For the records below, print every one exactly, with nothing dropped.
------ MATERIALS PROVIDED ------
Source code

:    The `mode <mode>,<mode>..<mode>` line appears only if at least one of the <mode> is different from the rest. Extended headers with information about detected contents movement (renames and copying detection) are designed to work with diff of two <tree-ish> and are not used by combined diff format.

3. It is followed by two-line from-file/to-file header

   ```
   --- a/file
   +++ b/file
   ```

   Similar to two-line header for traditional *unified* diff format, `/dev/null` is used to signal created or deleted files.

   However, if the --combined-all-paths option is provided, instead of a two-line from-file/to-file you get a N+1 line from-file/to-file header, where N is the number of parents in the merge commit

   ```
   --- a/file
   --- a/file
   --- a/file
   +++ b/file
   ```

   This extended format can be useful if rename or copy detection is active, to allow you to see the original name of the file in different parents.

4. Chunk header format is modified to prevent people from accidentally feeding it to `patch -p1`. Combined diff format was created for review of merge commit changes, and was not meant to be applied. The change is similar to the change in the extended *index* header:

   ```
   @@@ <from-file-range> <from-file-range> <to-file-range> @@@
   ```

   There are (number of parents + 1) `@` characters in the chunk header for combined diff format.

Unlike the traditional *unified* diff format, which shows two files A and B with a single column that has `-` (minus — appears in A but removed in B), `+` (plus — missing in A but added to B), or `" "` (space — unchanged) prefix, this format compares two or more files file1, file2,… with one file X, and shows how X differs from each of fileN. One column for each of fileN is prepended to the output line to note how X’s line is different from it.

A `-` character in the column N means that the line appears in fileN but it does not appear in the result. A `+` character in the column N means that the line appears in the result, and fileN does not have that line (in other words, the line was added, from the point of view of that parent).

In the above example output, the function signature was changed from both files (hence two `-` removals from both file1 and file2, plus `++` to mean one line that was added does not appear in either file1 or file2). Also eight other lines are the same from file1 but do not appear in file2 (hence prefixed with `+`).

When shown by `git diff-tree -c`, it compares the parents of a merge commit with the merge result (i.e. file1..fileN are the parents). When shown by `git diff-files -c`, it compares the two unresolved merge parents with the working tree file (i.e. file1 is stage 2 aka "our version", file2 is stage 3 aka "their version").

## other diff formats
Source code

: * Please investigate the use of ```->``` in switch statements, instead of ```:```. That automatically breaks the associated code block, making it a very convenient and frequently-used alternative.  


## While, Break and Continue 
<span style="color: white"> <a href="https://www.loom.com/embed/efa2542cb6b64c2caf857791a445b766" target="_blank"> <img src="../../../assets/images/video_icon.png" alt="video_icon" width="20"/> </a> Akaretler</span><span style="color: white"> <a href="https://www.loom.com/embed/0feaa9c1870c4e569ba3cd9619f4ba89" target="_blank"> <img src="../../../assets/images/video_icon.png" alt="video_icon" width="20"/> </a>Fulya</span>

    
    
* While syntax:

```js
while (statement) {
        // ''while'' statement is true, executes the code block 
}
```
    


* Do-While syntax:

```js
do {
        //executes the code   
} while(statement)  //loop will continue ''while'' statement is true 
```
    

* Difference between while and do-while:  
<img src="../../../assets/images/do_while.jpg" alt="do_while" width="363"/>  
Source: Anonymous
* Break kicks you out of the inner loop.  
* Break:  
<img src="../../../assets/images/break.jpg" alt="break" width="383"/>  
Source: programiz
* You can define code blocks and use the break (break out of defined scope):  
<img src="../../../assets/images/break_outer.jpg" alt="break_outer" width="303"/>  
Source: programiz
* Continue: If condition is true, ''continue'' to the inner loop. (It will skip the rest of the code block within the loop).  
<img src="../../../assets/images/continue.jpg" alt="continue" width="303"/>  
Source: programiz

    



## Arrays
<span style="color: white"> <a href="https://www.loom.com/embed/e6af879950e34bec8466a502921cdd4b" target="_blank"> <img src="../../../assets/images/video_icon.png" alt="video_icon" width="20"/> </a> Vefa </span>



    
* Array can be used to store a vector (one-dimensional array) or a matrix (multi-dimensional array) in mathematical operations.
------
- _REPLY_
Source code

:    The `mode <mode>,<mode>..<mode>` line appears only if at least one of the <mode> is different from the rest. Extended headers with information about detected contents movement (renames and copying detection) are designed to work with diff of two <tree-ish> and are not used by combined diff format.

3. It is followed by two-line from-file/to-file header

   ```
   --- a/file
   +++ b/file
   ```

   Similar to two-line header for traditional *unified* diff format, `/dev/null` is used to signal created or deleted files.

   However, if the --combined-all-paths option is provided, instead of a two-line from-file/to-file you get a N+1 line from-file/to-file header, where N is the number of parents in the merge commit

   ```
   --- a/file
   --- a/file
   --- a/file
   +++ b/file
   ```

   This extended format can be useful if rename or copy detection is active, to allow you to see the original name of the file in different parents.

4. Chunk header format is modified to prevent people from accidentally feeding it to `patch -p1`. Combined diff format was created for review of merge commit changes, and was not meant to be applied. The change is similar to the change in the extended *index* header:

   ```
   @@@ <from-file-range> <from-file-range> <to-file-range> @@@
   ```

   There are (number of parents + 1) `@` characters in the chunk header for combined diff format.

Unlike the traditional *unified* diff format, which shows two files A and B with a single column that has `-` (minus — appears in A but removed in B), `+` (plus — missing in A but added to B), or `" "` (space — unchanged) prefix, this format compares two or more files file1, file2,… with one file X, and shows how X differs from each of fileN. One column for each of fileN is prepended to the output line to note how X’s line is different from it.

A `-` character in the column N means that the line appears in fileN but it does not appear in the result. A `+` character in the column N means that the line appears in the result, and fileN does not have that line (in other words, the line was added, from the point of view of that parent).

In the above example output, the function signature was changed from both files (hence two `-` removals from both file1 and file2, plus `++` to mean one line that was added does not appear in either file1 or file2). Also eight other lines are the same from file1 but do not appear in file2 (hence prefixed with `+`).

When shown by `git diff-tree -c`, it compares the parents of a merge commit with the merge result (i.e. file1..fileN are the parents). When shown by `git diff-files -c`, it compares the two unresolved merge parents with the working tree file (i.e. file1 is stage 2 aka "our version", file2 is stage 3 aka "their version").

## other diff formats
Source code

: * Please investigate the use of ```->``` in switch statements, instead of ```:```. That automatically breaks the associated code block, making it a very convenient and frequently-used alternative.  


## While, Break and Continue 
<span style="color: white"> <a href="https://www.loom.com/embed/efa2542cb6b64c2caf857791a445b766" target="_blank"> <img src="../../../assets/images/video_icon.png" alt="video_icon" width="20"/> </a> Akaretler</span><span style="color: white"> <a href="https://www.loom.com/embed/0feaa9c1870c4e569ba3cd9619f4ba89" target="_blank"> <img src="../../../assets/images/video_icon.png" alt="video_icon" width="20"/> </a>Fulya</span>

    
    
* While syntax:

```js
while (statement) {
        // ''while'' statement is true, executes the code block 
}
```
    


* Do-While syntax:

```js
do {
        //executes the code   
} while(statement)  //loop will continue ''while'' statement is true 
```
    

* Difference between while and do-while:  
<img src="../../../assets/images/do_while.jpg" alt="do_while" width="363"/>  
Source: Anonymous
* Break kicks you out of the inner loop.  
* Break:  
<img src="../../../assets/images/break.jpg" alt="break" width="383"/>  
Source: programiz
* You can define code blocks and use the break (break out of defined scope):  
<img src="../../../assets/images/break_outer.jpg" alt="break_outer" width="303"/>  
Source: programiz
* Continue: If condition is true, ''continue'' to the inner loop. (It will skip the rest of the code block within the loop).  
<img src="../../../assets/images/continue.jpg" alt="continue" width="303"/>  
Source: programiz

    



## Arrays
<span style="color: white"> <a href="https://www.loom.com/embed/e6af879950e34bec8466a502921cdd4b" target="_blank"> <img src="../../../assets/images/video_icon.png" alt="video_icon" width="20"/> </a> Vefa </span>



    
* Array can be used to store a vector (one-dimensional array) or a matrix (multi-dimensional array) in mathematical operations.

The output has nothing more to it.